Data items:
_ _ _ _ _ _ _

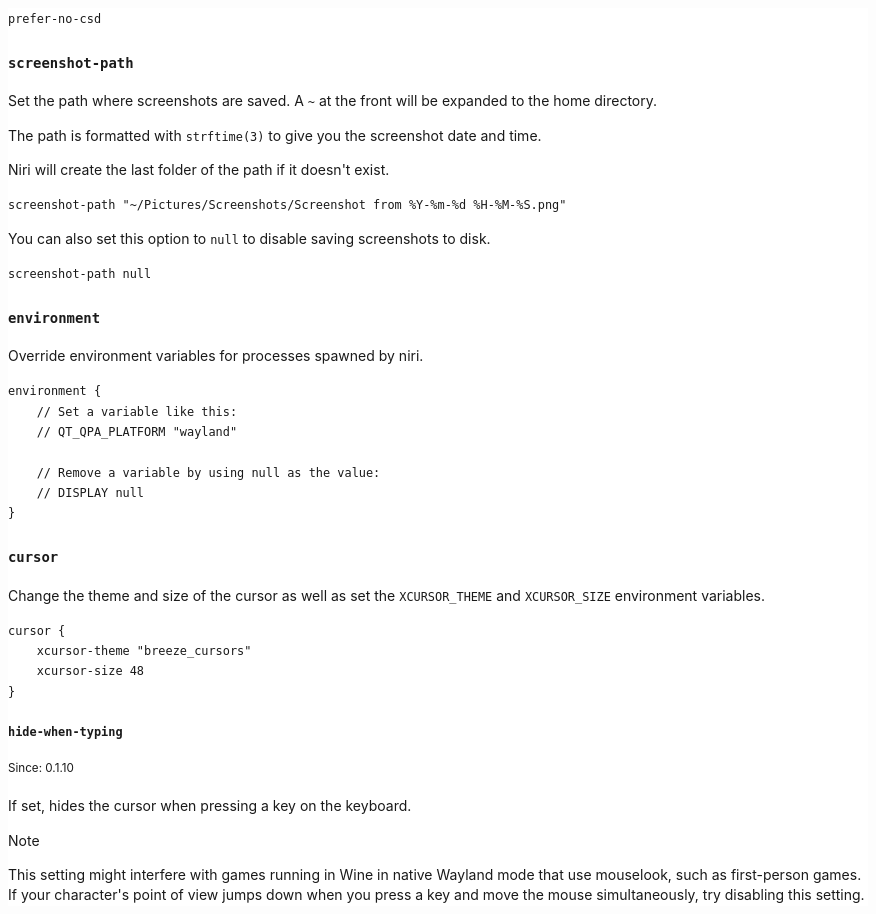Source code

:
 ```kdl
prefer-no-csd
```

### `screenshot-path`

Set the path where screenshots are saved.
A `~` at the front will be expanded to the home directory.

The path is formatted with `strftime(3)` to give you the screenshot date and time.

Niri will create the last folder of the path if it doesn't exist.

```kdl
screenshot-path "~/Pictures/Screenshots/Screenshot from %Y-%m-%d %H-%M-%S.png"
```

You can also set this option to `null` to disable saving screenshots to disk.

```kdl
screenshot-path null
```

### `environment`

Override environment variables for processes spawned by niri.

```kdl
environment {
    // Set a variable like this:
    // QT_QPA_PLATFORM "wayland"

    // Remove a variable by using null as the value:
    // DISPLAY null
}
```

### `cursor`

Change the theme and size of the cursor as well as set the `XCURSOR_THEME` and `XCURSOR_SIZE` environment variables.

```kdl
cursor {
    xcursor-theme "breeze_cursors"
    xcursor-size 48
}
```

#### `hide-when-typing`

<sup>Since: 0.1.10</sup>

If set, hides the cursor when pressing a key on the keyboard.

> [!NOTE]
> This setting might interfere with games running in Wine in native Wayland mode that use mouselook, such as first-person games.
> If your character's point of view jumps down when you press a key and move the mouse simultaneously, try disabling this setting.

_ _ _ _ _ _ _

* _Activity_
Search the entries for the word "with" and copy every line that has it.

* _Written solution_
The path is formatted with `strftime(3)` to give you the screenshot date and time.
> This setting might interfere with games running in Wine in native Wayland mode that use mouselook, such as first-person games.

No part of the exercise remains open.